▶ **How to complete this task**
Reproduce word for word each line from the start of the items through the line containing "walking the streets, this", with that final line included.
======== Data for this exercise
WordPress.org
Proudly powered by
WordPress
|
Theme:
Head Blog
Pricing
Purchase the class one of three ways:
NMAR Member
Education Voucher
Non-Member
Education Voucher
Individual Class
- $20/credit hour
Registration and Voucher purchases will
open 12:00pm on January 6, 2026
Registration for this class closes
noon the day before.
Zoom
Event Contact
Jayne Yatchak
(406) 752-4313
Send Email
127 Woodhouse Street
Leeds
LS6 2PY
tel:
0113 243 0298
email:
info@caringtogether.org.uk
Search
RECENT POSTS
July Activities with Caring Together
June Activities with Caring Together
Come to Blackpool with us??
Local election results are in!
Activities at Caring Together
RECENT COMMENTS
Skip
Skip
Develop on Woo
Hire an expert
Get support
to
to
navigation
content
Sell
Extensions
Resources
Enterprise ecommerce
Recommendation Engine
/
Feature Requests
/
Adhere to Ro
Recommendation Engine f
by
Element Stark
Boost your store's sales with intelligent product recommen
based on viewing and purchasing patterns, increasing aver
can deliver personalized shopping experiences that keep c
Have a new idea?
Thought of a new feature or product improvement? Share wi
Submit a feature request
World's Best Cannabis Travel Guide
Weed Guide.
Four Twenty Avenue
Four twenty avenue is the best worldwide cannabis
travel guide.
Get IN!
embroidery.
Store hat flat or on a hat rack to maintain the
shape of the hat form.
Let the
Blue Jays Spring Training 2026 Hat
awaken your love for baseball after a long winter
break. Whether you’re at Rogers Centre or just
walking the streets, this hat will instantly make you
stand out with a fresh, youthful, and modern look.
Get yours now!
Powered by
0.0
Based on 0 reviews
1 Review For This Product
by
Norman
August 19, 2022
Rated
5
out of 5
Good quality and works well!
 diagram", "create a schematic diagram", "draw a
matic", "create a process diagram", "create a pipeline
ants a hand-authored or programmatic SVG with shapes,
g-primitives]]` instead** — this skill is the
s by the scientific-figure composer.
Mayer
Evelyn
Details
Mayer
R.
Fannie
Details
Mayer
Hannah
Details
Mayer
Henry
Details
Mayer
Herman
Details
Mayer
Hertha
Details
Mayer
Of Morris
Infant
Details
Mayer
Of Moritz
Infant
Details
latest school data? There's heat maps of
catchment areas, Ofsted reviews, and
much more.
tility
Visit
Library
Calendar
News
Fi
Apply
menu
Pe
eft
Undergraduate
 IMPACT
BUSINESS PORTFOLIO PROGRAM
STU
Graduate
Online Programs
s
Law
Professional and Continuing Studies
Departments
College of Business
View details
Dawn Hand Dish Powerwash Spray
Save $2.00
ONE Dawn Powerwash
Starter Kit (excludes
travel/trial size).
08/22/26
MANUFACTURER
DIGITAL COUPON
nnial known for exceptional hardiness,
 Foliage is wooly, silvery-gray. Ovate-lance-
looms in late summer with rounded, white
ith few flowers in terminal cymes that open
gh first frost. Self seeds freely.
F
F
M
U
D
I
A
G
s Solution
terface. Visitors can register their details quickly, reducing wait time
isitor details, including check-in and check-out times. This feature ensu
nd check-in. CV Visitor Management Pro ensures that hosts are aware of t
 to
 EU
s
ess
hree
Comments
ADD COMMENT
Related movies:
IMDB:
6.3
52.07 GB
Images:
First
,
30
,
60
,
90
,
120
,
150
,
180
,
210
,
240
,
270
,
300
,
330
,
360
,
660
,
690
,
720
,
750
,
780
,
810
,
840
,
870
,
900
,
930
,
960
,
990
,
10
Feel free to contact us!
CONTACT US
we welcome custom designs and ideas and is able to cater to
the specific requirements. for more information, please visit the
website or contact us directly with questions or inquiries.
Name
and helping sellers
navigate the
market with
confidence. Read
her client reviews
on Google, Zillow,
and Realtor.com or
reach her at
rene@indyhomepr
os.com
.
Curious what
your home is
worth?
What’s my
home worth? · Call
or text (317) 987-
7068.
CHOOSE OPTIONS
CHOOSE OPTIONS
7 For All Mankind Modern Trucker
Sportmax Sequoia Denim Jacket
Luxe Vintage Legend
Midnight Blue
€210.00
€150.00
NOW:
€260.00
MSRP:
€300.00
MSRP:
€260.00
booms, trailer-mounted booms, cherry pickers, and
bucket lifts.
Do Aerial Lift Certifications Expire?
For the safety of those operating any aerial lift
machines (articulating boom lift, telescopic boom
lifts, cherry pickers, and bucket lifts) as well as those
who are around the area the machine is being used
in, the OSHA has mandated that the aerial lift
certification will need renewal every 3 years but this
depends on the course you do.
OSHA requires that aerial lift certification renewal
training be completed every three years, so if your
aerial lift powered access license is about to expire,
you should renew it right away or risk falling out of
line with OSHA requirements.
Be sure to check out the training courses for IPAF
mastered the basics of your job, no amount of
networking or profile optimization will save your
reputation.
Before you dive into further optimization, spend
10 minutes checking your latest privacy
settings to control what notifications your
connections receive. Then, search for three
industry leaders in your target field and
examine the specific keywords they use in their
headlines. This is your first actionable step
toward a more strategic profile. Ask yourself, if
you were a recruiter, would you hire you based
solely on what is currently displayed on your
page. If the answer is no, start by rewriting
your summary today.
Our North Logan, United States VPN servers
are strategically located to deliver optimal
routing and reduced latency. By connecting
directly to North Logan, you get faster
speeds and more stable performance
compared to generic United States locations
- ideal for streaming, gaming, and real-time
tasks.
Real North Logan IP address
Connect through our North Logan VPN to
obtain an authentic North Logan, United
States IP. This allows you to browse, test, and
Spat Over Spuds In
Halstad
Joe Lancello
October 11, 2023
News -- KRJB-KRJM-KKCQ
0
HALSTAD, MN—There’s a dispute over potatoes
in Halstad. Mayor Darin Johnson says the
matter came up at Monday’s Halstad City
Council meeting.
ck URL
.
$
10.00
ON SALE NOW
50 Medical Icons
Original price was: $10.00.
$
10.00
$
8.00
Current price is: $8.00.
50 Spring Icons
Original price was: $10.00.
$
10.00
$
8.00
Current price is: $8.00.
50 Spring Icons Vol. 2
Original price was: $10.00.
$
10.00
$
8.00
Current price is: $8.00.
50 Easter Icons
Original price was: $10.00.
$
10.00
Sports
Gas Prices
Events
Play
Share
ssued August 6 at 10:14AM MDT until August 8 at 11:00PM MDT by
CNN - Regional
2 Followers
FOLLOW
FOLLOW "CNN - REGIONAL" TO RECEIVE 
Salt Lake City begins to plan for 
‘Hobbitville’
================
▶ **Output of the exercise**
WordPress.org
Proudly powered by
WordPress
|
Theme:
Head Blog
Pricing
Purchase the class one of three ways:
NMAR Member
Education Voucher
Non-Member
Education Voucher
Individual Class
- $20/credit hour
Registration and Voucher purchases will
open 12:00pm on January 6, 2026
Registration for this class closes
noon the day before.
Zoom
Event Contact
Jayne Yatchak
(406) 752-4313
Send Email
127 Woodhouse Street
Leeds
LS6 2PY
tel:
0113 243 0298
email:
info@caringtogether.org.uk
Search
RECENT POSTS
July Activities with Caring Together
June Activities with Caring Together
Come to Blackpool with us??
Local election results are in!
Activities at Caring Together
RECENT COMMENTS
Skip
Skip
Develop on Woo
Hire an expert
Get support
to
to
navigation
content
Sell
Extensions
Resources
Enterprise ecommerce
Recommendation Engine
/
Feature Requests
/
Adhere to Ro
Recommendation Engine f
by
Element Stark
Boost your store's sales with intelligent product recommen
based on viewing and purchasing patterns, increasing aver
can deliver personalized shopping experiences that keep c
Have a new idea?
Thought of a new feature or product improvement? Share wi
Submit a feature request
World's Best Cannabis Travel Guide
Weed Guide.
Four Twenty Avenue
Four twenty avenue is the best worldwide cannabis
travel guide.
Get IN!
embroidery.
Store hat flat or on a hat rack to maintain the
shape of the hat form.
Let the
Blue Jays Spring Training 2026 Hat
awaken your love for baseball after a long winter
break. Whether you’re at Rogers Centre or just
walking the streets, this hat will instantly make you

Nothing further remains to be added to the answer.